Ainsi que le prévoit le découpage juridictionnel compliqué des Etats-Unis, c’est à Richmond, capitale de la Virginie, que sera examiné à partir de 14H30 (18H30 GMT) ce dossier opposant le gouvernement à des associations qui affirment que ce texte vise de façon discriminatoire les musulmans.
Etant données l’importance et la sensibilité de l’affaire, il a été décidé que la cour fédérale siégerait directement en formation plénière, avec l’ensemble de ses juges actifs, du jamais vu depuis un quart de siècle.
Ces hauts magistrats sont au nombre de 15, mais deux se sont récusés en raison d’un conflit d’intérêt. Le juge conservateur Harvie Wilkinson, nommé par Ronald Reagan, s’est notamment retiré car son gendre, Jeffrey Wall, plaidera pour le ministère américain de la Justice.
Pour Donald Trump, représenté donc par M. Wall, l’enjeu est de persuader que les restrictions d’entrée aux Etats-Unis relèvent bien de l’exercice de l’autorité présidentielle.
Le gouvernement doit aussi convaincre que ce décret est « vital » pour la sécurité nationale, un argument qui s’affaiblit au fil des jours se suivant sans attentat jihadiste dans le pays.

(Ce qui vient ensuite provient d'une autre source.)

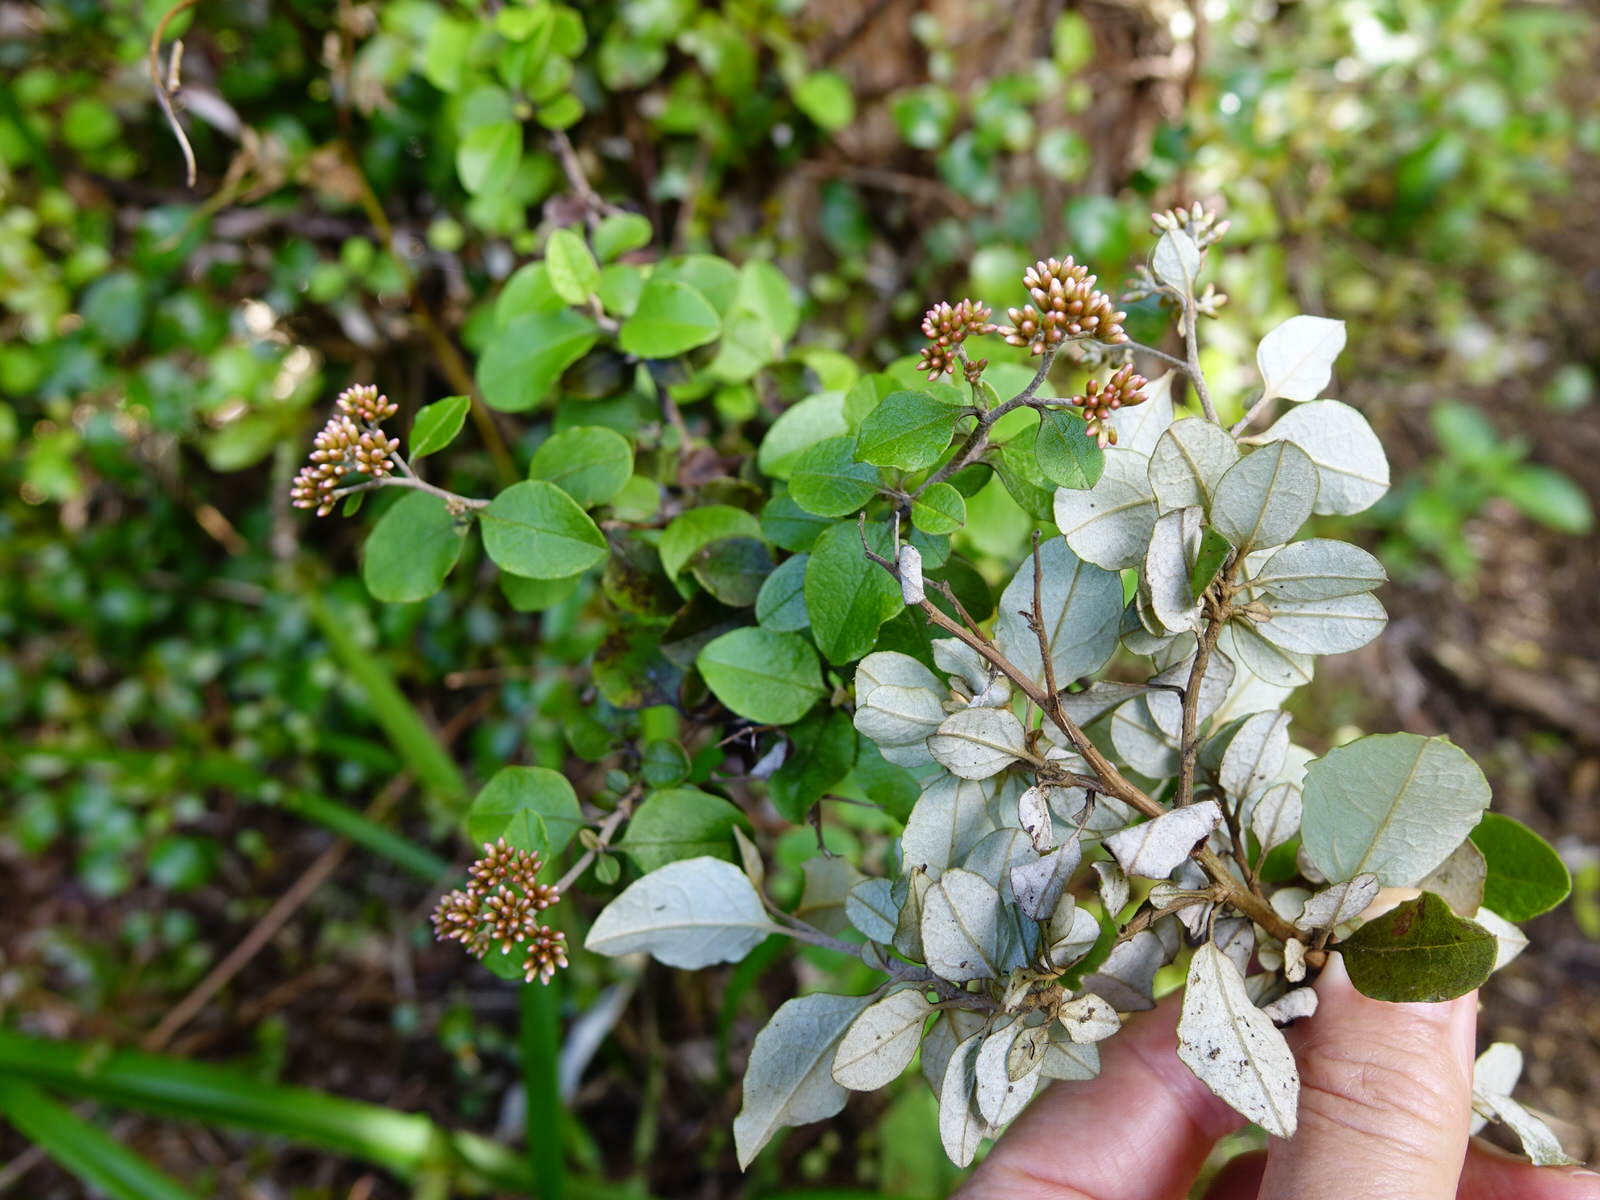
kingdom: Plantae
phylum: Tracheophyta
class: Magnoliopsida
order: Asterales
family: Asteraceae
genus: Ozothamnus
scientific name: Ozothamnus glomeratus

La deuxième mouture du décret entend fermer temporairement les frontières américaines aux réfugiés du monde entier et aux citoyens de six pays majoritairement musulmans, contre sept dans sa version précédente.

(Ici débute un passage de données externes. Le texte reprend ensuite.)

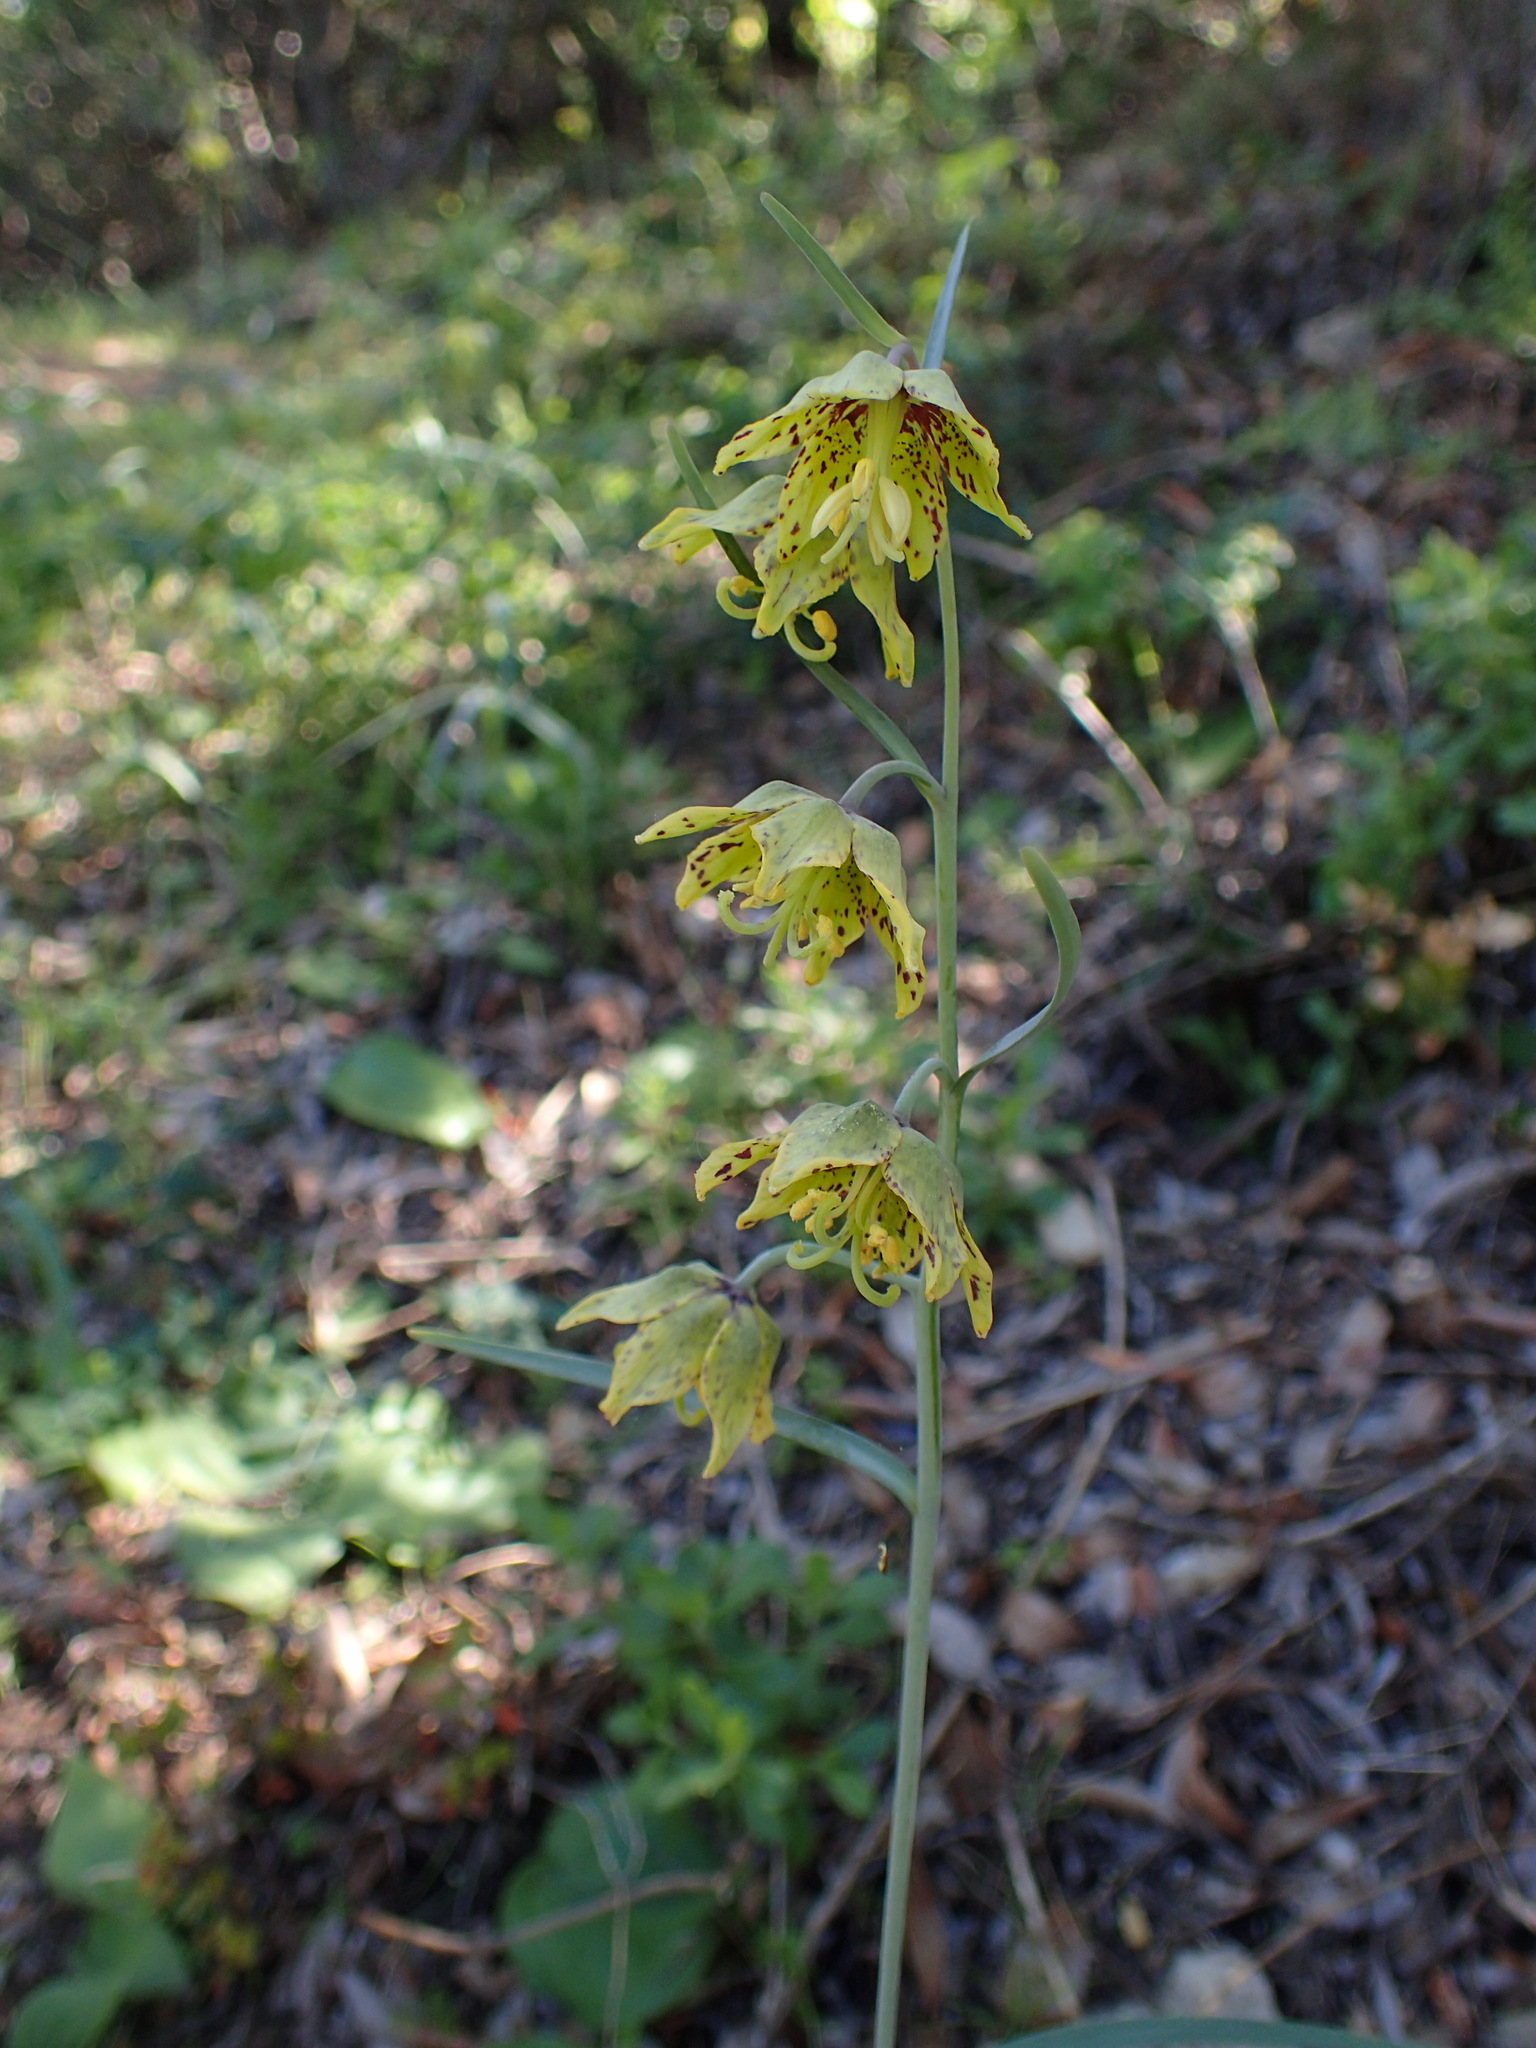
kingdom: Plantae
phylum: Tracheophyta
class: Liliopsida
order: Liliales
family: Liliaceae
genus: Fritillaria
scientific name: Fritillaria ojaiensis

Cette mesure est la plus controversée de la présidence Trump, qui affirme régulièrement, mais sans preuve, que l’immigration aggrave la criminalité aux Etats-Unis.
Elle a fédéré un vaste front d’opposition, en première ligne duquel on trouve des Etats démocrates, notamment sur la côte ouest du pays où le président est particulièrement impopulaire.
Parmi les détracteurs du décret figurent aussi des organisations de défense des réfugiés, des militants des libertés, des universités et des groupes économiques actifs dans les nouvelles technologies, qui emploient beaucoup d’étrangers.
Fin janvier, la première version de ce décret avait provoqué une onde de choc dans le monde et un chaos dans les aéroports américains.
Son application avait été suspendue le 3 février par un juge fédéral de Seattle, dans l’Etat de Washington.
La seconde version du décret, que ses rédacteurs présentaient pourtant comme inattaquable sur le plan juridique, a elle été bloquée par un juge de Hawaï et un juge de l’Etat du Maryland, dans l’est du pays.
A chaque fois, M. Trump a dénoncé une justice « politisée » et annoncé qu’il poursuivrait le combat, au besoin jusqu’à la Cour suprême où il a récemment nommé un juge conservateur.
Le jugement de Hawaï sera examiné en appel dans une semaine à Seattle, par un collège de trois juges fédéraux.
La cour d’appel de Richmond se penchera elle sur la décision du 16 mars du juge du Maryland Theodore Chuang, qui a suspendu le décret en prenant notamment en compte la rhétorique antimusulmane de Donald Trump depuis sa campagne électorale.
Le juge Chuang avait été saisi par une coalition d’organisations de défense des libertés et des réfugiés, dont la puissante American Civil Liberties Union (ACLU).
L’avocat de l’ACLU, Omar Jadwat, plaidera en leur nom commun en appel, avec le soutien d’une douzaine d’Etats démocrates. En face, les avocats du ministère de la Justice bénéficient eux de l’appui d’une douzaine d’Etats républicains.
Le pronostic apparaît indécis, même si la cour d’appel de Richmond compte parmi ses 15 juges neuf nommés par des présidents démocrates.
La cour d’appel de Richmond « était la plus conservatrice des (13) cours d’appel fédérales, mais elle est devenue plus modérée, en partie car le président Obama y a nommé des nouveaux juges », explique à l’AFP Carl Tobias, professeur de droit à l’université de Richmond.
Cet expert s’attend à des désaccords au sein des magistrats d’appel, vu leur nombre.
« On peut s’attendre à une décision d’ici un à six mois. Il y a une urgence évidente à rendre un arrêt aussi vite que possible, mais cela prendra d’autant plus de temps qu’il y aura des avis différents à rédiger et à diffuser entre les juges », souligne-t-il.